_Dataset entries:_
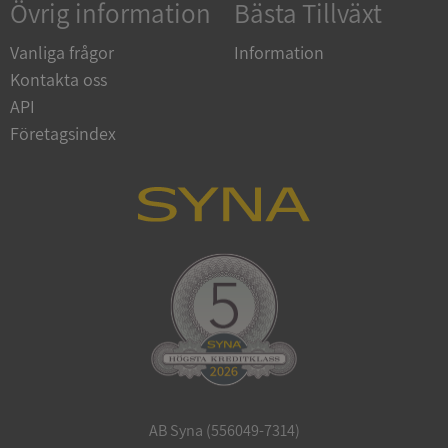
Övrig information
Bästa Tillväxt
Vanliga frågor
Information
Kontakta oss
API
Företagsindex
CookieScriptConsent
1 år 1
CookieScript
månad
.syna.se
_GRECAPTCHA
5 månader
Google LLC
4 veckor
www.google.com
AB Syna (556049-7314)
ASP.NET_SessionId
Session
Microsoft
Corporation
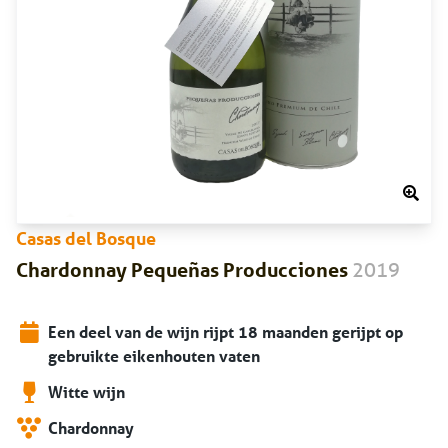
Casas del Bosque
2019
Chardonnay Pequeñas Producciones
Een deel van de wijn rijpt 18 maanden gerijpt op
gebruikte eikenhouten vaten
Witte wijn
Chardonnay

_Task directions:_ The string "wijn" appears on some lines of the data above; report how many such lines there are, as a bare number.

_Answer section:_ 2